Es gibt verschiedene Formen der Primaries. Die zwei wichtigsten sind die closed und die open primary. Bei der Closed Primary dürfen nur Leute wählen, die sich zu einer Partei bekennen. Es kann sich um registrierte Parteimitglieder handeln, oder einfach um Leute, die sich direkt vor der Wahl sagen, ich mag die Demokraten. Bei einer Open Primary darf jeder wählen, wirklich jeder, auch die Mitglieder der anderen Partei. Es steht damit auch den Gegnern frei, aufzutauchen und den schlechtesten Kandidaten der anderen Partei die Stimme zu geben. In Connecticut waren es geschlossene Vorwahlen.

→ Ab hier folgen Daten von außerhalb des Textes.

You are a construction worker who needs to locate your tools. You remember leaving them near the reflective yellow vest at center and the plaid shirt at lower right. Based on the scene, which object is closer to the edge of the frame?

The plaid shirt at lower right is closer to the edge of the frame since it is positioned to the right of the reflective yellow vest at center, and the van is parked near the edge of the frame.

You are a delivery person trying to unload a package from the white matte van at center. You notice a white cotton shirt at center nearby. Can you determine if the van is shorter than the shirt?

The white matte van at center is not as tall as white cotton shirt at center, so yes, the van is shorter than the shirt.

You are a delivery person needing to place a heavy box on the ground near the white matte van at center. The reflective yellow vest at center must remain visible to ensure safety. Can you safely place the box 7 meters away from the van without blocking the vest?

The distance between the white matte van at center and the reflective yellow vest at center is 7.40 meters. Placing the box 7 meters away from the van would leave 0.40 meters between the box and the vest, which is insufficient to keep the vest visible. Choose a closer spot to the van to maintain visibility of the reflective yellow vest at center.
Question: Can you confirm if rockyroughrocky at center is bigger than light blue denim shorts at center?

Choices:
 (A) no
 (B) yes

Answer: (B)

Der Gewinner der Primaries wird zum offiziellen Kandidaten der Partei. Was hindert die Verlierer daran, trotzdem anzutreten?

Absolut gar nichts.

Lieberman hat inzwischen angekündigt, als independent im November um seinen Sitz zu kämpfen. Die Demokraten sind entsetzt und empört und versuchen angeblich, ihm das auszureden. Die ersten führenden Parteimitglieder stellen sich zwar demonstrativ hinter Lamont, wie es die Absprache verlangt, angeblich auch Senatorin Hillary Clinton mit einer Spende – im Wahlkampf hatte sich Bill Clinton als Ex-Präsident hinter Lieberman gestellt.

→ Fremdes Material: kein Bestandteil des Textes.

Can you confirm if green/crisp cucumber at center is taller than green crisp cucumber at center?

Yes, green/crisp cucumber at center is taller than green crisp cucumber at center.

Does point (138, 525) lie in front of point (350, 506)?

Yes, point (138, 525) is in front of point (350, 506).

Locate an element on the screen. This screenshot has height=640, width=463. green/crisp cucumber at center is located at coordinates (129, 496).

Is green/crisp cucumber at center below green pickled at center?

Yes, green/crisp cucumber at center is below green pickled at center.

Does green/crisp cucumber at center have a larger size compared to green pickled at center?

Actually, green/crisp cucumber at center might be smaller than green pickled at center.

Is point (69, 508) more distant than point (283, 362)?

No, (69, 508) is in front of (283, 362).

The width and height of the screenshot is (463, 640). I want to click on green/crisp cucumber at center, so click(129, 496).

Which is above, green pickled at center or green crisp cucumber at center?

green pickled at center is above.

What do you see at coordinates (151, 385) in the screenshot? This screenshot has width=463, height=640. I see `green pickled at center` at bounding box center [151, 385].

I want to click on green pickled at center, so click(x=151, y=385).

Aber niemand kann Lieberman zwingen, zu Hause zu bleiben, und aus der Partei kann man ihn nicht ausschließen. Wenn er sich nicht an die Regeln halten will, spaltet das einfach die Demokraten, und die Republikaner haben plötzlich Chancen, den Senats-Sitz zu erobern.

Die Blogs haben schon zum Kampf aufgerufen.